#### Exercise brief
Reproduce without any change the lines in the items below that start at the line containing "[![Samsung Galaxy F36 5G \(Violet, 128" and end at the line containing "imaheh2wd5pahubm.jpeg?q=70)Add to CompareSamsung". Include both of those lines.

#### Entries shown
-- -- --
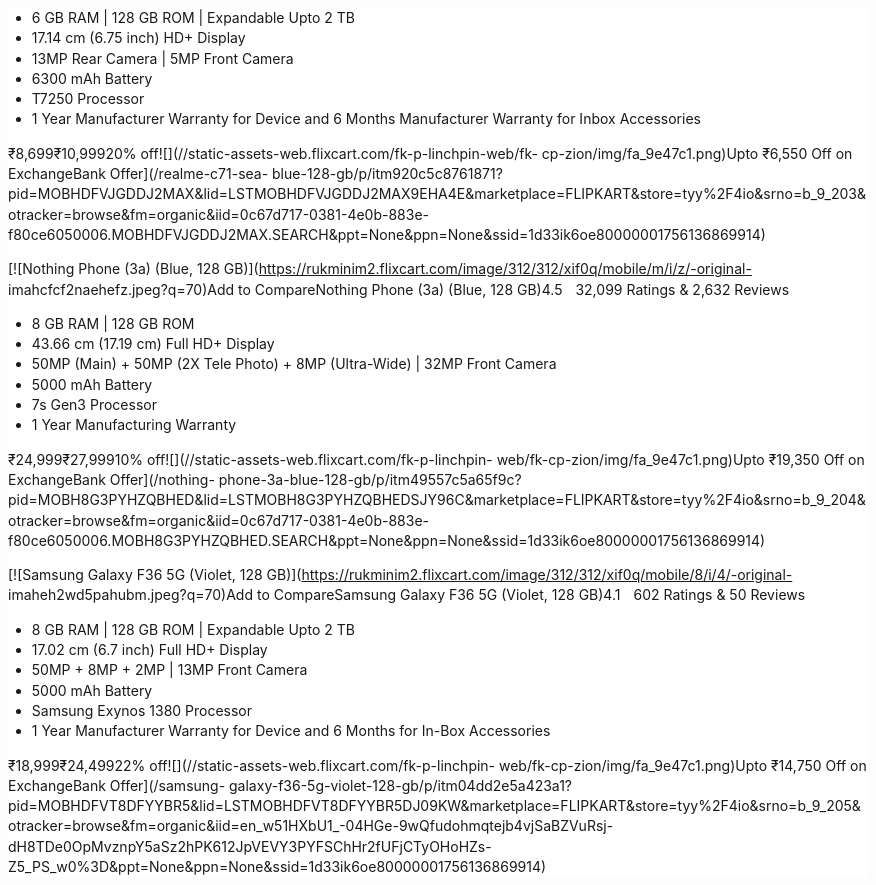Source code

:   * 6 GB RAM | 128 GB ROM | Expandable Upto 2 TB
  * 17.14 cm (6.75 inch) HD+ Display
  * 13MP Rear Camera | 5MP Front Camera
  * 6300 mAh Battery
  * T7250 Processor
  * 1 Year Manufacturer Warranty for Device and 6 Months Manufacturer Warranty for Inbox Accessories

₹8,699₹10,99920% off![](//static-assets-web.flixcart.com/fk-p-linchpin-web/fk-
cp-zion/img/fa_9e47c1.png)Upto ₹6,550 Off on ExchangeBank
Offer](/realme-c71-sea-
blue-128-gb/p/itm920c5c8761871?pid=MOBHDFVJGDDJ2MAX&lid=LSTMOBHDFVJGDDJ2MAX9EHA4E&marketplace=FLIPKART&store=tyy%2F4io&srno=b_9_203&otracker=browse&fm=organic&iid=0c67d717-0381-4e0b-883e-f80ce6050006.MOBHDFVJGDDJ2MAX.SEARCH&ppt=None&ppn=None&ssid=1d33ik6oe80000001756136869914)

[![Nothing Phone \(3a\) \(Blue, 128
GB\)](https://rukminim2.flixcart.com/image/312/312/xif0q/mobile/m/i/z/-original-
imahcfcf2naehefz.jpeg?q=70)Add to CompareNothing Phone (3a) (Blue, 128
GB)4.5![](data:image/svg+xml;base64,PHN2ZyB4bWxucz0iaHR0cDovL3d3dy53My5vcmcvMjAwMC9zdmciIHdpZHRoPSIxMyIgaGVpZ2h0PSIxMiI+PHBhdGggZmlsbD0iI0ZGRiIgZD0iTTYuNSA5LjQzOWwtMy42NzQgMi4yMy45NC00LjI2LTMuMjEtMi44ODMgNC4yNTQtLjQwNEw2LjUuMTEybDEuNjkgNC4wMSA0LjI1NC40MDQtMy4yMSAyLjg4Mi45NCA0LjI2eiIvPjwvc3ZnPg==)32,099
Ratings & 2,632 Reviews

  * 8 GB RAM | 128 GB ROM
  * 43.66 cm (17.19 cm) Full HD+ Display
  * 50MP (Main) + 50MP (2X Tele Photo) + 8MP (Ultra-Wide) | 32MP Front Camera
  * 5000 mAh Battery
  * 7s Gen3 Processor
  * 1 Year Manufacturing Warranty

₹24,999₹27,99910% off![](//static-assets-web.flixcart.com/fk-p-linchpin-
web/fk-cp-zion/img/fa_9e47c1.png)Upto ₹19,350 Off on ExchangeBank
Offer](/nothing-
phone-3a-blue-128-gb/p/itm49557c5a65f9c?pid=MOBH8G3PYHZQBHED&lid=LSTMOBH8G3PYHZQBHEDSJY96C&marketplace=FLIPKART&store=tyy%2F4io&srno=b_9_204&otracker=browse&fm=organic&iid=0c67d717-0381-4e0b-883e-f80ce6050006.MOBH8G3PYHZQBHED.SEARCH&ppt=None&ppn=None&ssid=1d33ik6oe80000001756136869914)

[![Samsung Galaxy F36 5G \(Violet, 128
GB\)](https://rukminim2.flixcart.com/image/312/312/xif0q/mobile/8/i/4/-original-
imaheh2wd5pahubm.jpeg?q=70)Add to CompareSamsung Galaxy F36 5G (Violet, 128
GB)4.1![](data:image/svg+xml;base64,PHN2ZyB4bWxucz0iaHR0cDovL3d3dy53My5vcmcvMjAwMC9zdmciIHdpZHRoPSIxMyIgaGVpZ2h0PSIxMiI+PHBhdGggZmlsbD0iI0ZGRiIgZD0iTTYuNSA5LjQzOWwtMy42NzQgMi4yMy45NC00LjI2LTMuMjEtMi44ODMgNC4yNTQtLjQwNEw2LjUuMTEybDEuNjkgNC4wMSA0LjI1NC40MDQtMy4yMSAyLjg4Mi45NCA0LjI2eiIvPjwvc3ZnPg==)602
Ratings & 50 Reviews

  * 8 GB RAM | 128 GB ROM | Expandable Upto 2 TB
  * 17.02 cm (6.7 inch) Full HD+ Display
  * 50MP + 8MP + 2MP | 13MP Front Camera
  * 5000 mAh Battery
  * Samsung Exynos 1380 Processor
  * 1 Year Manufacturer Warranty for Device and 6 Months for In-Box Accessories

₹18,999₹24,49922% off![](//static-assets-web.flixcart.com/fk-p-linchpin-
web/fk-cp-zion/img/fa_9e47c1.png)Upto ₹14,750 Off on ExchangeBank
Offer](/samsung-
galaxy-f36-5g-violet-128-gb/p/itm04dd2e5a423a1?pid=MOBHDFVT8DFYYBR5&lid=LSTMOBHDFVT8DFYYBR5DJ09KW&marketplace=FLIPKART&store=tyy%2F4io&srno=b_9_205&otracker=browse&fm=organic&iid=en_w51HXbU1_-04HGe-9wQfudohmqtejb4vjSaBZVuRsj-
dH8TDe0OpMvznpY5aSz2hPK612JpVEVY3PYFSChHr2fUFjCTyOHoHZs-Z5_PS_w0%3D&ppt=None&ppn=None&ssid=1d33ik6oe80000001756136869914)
-- -- --
#### Reply to the exercise
[![Samsung Galaxy F36 5G \(Violet, 128
GB\)](https://rukminim2.flixcart.com/image/312/312/xif0q/mobile/8/i/4/-original-
imaheh2wd5pahubm.jpeg?q=70)Add to CompareSamsung Galaxy F36 5G (Violet, 128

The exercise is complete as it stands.